Element 1 : The Value of the Assets

First, we can speak about the present condition of the company. We are going to start with an asset value for the firm. We begin with the balance sheet and examine the value of the company's assets at the end of the most recent operating period, as determined by the company's accountants. We know that these accounting values are to be more accurate for some assets than for others. Thus as we work up the balance sheet, we accept or adjust the stated numbers as experience and analysis dictate. We do the same for the liabilities side of the balance sheet. At the end, we subtract liabilities from assets to obtain the current net asset value.

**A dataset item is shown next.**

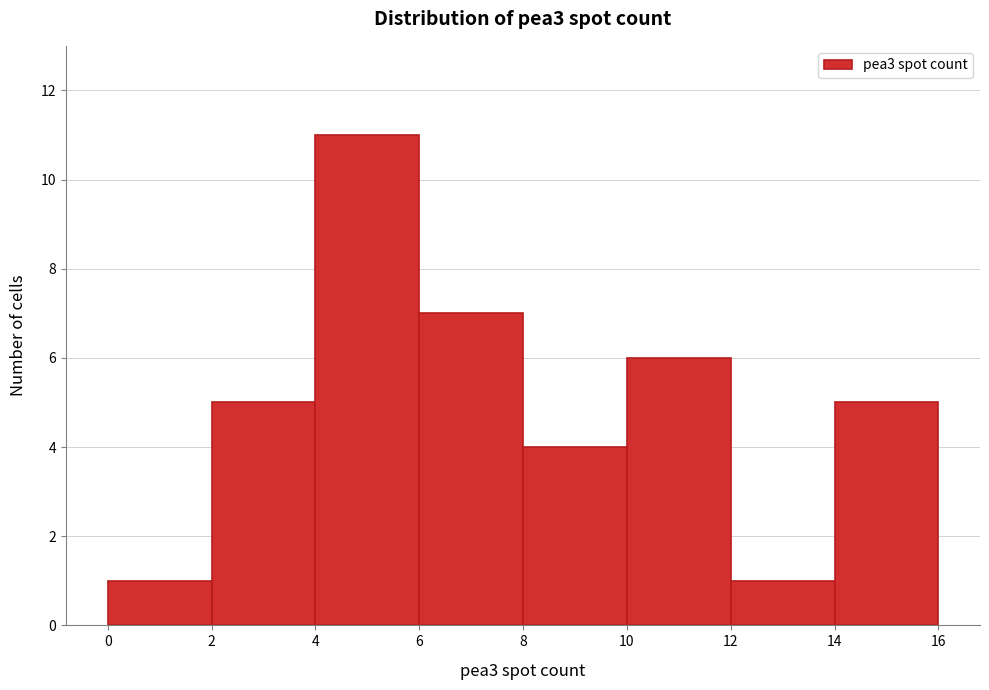

Which range on the x-axis has the tallest bar?

4 to 6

There is no need for us to forecast the future. The assets and liabilities exist today. Many of them are tangible (or quasi-tangible, like money in the bank account as confirmed by the bank). and these can be valued directly with great precision.

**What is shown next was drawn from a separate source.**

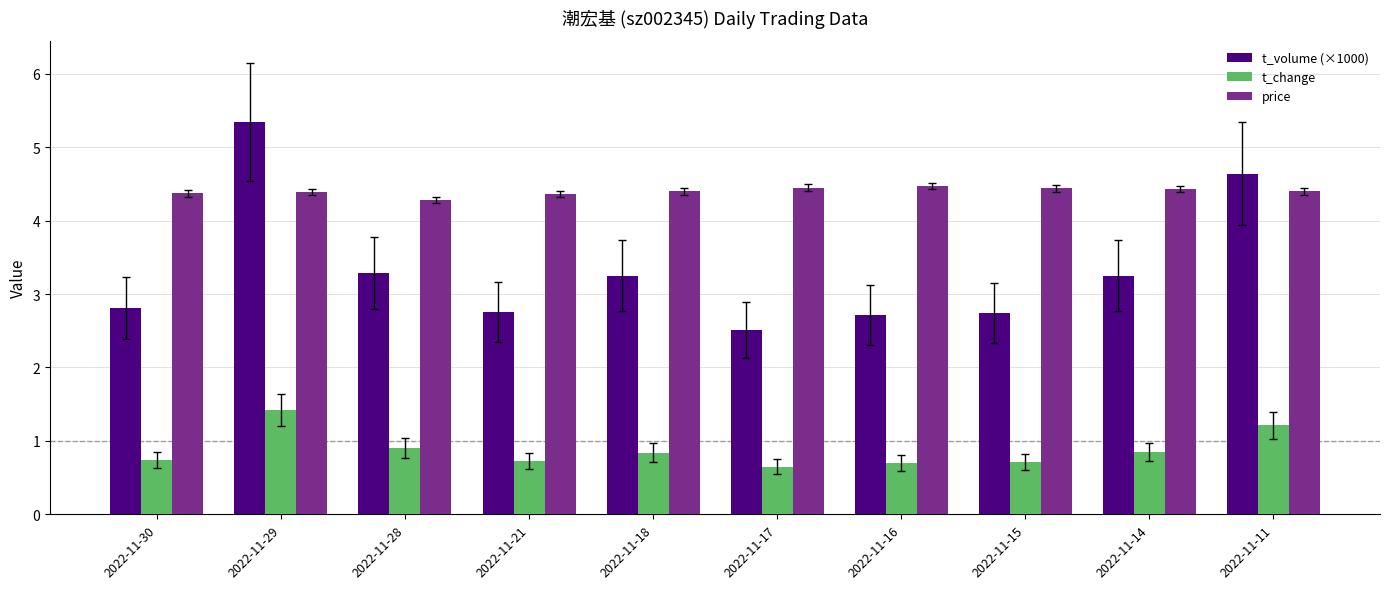

Which series has the largest range (max minus min)?

t_volume (×1000)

Element 2 : Earnings Power Value

The second most reliable measure of a firm's intrinsic value is the value of its current earnings, properly adjusted. This value can be estimated with more certainty than future earnings or cash flows, and it is more relevant to today's values than are earning in the past. To transform current earnings into an intrinsic value for the firm requires us to make assumptions both about the relationship between present and future earnings and about the cost of capital. Because we need to rely on these assumptions, intrinsic value estimates based on earnings are inherently less reliable than estimates based on assets.


Element 3 : The Value of Growth

When does growth contribute to intrinsic value ? We have isolated the growth issue for two reasons. This third and last element of value is the most difficult to estimate, especially if we are trying to project it for a long period into the future. Uncertainty regarding future growth is usually the main reason why value estimations based on present value calculations are so prone to error. By isolating this element, we can keep it from infecting the more reliable information incorporated into the asset and earnings power valuations.